• INPUT RECORDS:
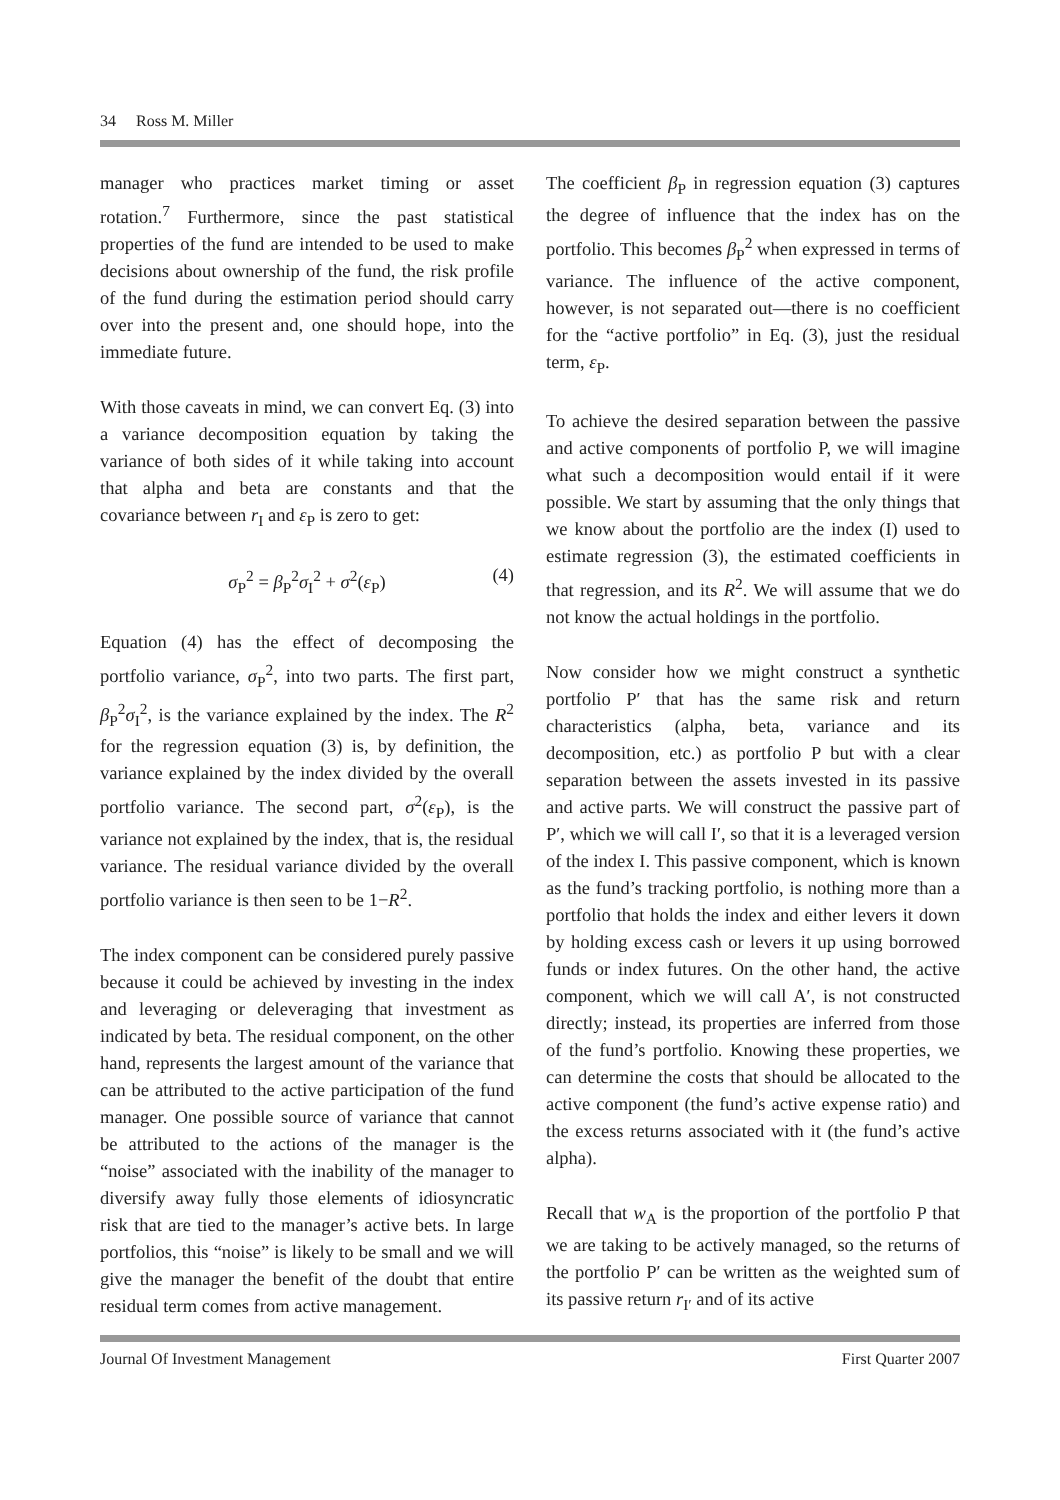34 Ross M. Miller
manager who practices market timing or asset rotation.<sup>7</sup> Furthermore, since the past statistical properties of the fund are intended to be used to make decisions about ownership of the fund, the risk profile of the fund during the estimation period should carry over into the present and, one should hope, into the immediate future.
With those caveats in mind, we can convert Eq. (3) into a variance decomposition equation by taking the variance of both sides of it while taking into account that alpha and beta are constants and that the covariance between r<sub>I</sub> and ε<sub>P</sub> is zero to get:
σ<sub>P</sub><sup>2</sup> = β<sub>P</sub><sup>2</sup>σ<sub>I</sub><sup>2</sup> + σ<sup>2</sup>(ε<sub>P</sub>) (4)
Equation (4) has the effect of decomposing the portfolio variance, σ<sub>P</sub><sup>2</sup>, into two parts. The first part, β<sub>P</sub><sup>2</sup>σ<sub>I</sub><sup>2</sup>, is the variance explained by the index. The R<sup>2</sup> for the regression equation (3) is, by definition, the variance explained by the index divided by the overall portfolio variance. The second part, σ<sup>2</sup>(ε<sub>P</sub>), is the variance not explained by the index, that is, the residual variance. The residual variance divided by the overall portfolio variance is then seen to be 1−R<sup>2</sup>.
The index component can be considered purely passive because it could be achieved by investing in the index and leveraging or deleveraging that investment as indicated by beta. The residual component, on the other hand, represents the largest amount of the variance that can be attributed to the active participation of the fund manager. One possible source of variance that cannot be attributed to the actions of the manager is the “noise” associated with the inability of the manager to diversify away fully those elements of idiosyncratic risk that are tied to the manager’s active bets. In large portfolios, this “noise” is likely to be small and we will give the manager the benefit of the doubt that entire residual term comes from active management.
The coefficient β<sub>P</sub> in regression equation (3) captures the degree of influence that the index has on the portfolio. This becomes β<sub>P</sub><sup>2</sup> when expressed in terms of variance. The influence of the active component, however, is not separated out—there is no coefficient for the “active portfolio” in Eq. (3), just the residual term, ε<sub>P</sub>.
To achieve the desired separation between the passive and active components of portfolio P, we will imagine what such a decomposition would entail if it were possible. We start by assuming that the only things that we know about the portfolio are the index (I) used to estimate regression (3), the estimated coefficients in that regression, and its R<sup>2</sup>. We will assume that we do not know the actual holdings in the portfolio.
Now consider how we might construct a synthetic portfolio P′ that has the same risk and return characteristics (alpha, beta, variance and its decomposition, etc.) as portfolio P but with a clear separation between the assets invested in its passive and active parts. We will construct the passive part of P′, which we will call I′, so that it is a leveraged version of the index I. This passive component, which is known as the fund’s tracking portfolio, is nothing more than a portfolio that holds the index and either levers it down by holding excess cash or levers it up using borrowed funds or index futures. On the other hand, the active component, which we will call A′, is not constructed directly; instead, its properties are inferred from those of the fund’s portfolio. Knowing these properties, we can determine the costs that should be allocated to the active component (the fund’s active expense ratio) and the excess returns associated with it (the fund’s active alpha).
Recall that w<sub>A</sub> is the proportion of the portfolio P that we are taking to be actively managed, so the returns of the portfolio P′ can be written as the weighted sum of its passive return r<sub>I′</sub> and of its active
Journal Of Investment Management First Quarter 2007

• WHAT YOU SHOULD DO: Word for word, repeat each line of the records, and leave every image out.

• WRITTEN SOLUTION:
34 Ross M. Miller
manager who practices market timing or asset rotation.<sup>7</sup> Furthermore, since the past statistical properties of the fund are intended to be used to make decisions about ownership of the fund, the risk profile of the fund during the estimation period should carry over into the present and, one should hope, into the immediate future.
With those caveats in mind, we can convert Eq. (3) into a variance decomposition equation by taking the variance of both sides of it while taking into account that alpha and beta are constants and that the covariance between r<sub>I</sub> and ε<sub>P</sub> is zero to get:
σ<sub>P</sub><sup>2</sup> = β<sub>P</sub><sup>2</sup>σ<sub>I</sub><sup>2</sup> + σ<sup>2</sup>(ε<sub>P</sub>) (4)
Equation (4) has the effect of decomposing the portfolio variance, σ<sub>P</sub><sup>2</sup>, into two parts. The first part, β<sub>P</sub><sup>2</sup>σ<sub>I</sub><sup>2</sup>, is the variance explained by the index. The R<sup>2</sup> for the regression equation (3) is, by definition, the variance explained by the index divided by the overall portfolio variance. The second part, σ<sup>2</sup>(ε<sub>P</sub>), is the variance not explained by the index, that is, the residual variance. The residual variance divided by the overall portfolio variance is then seen to be 1−R<sup>2</sup>.
The index component can be considered purely passive because it could be achieved by investing in the index and leveraging or deleveraging that investment as indicated by beta. The residual component, on the other hand, represents the largest amount of the variance that can be attributed to the active participation of the fund manager. One possible source of variance that cannot be attributed to the actions of the manager is the “noise” associated with the inability of the manager to diversify away fully those elements of idiosyncratic risk that are tied to the manager’s active bets. In large portfolios, this “noise” is likely to be small and we will give the manager the benefit of the doubt that entire residual term comes from active management.
The coefficient β<sub>P</sub> in regression equation (3) captures the degree of influence that the index has on the portfolio. This becomes β<sub>P</sub><sup>2</sup> when expressed in terms of variance. The influence of the active component, however, is not separated out—there is no coefficient for the “active portfolio” in Eq. (3), just the residual term, ε<sub>P</sub>.
To achieve the desired separation between the passive and active components of portfolio P, we will imagine what such a decomposition would entail if it were possible. We start by assuming that the only things that we know about the portfolio are the index (I) used to estimate regression (3), the estimated coefficients in that regression, and its R<sup>2</sup>. We will assume that we do not know the actual holdings in the portfolio.
Now consider how we might construct a synthetic portfolio P′ that has the same risk and return characteristics (alpha, beta, variance and its decomposition, etc.) as portfolio P but with a clear separation between the assets invested in its passive and active parts. We will construct the passive part of P′, which we will call I′, so that it is a leveraged version of the index I. This passive component, which is known as the fund’s tracking portfolio, is nothing more than a portfolio that holds the index and either levers it down by holding excess cash or levers it up using borrowed funds or index futures. On the other hand, the active component, which we will call A′, is not constructed directly; instead, its properties are inferred from those of the fund’s portfolio. Knowing these properties, we can determine the costs that should be allocated to the active component (the fund’s active expense ratio) and the excess returns associated with it (the fund’s active alpha).
Recall that w<sub>A</sub> is the proportion of the portfolio P that we are taking to be actively managed, so the returns of the portfolio P′ can be written as the weighted sum of its passive return r<sub>I′</sub> and of its active
Journal Of Investment Management First Quarter 2007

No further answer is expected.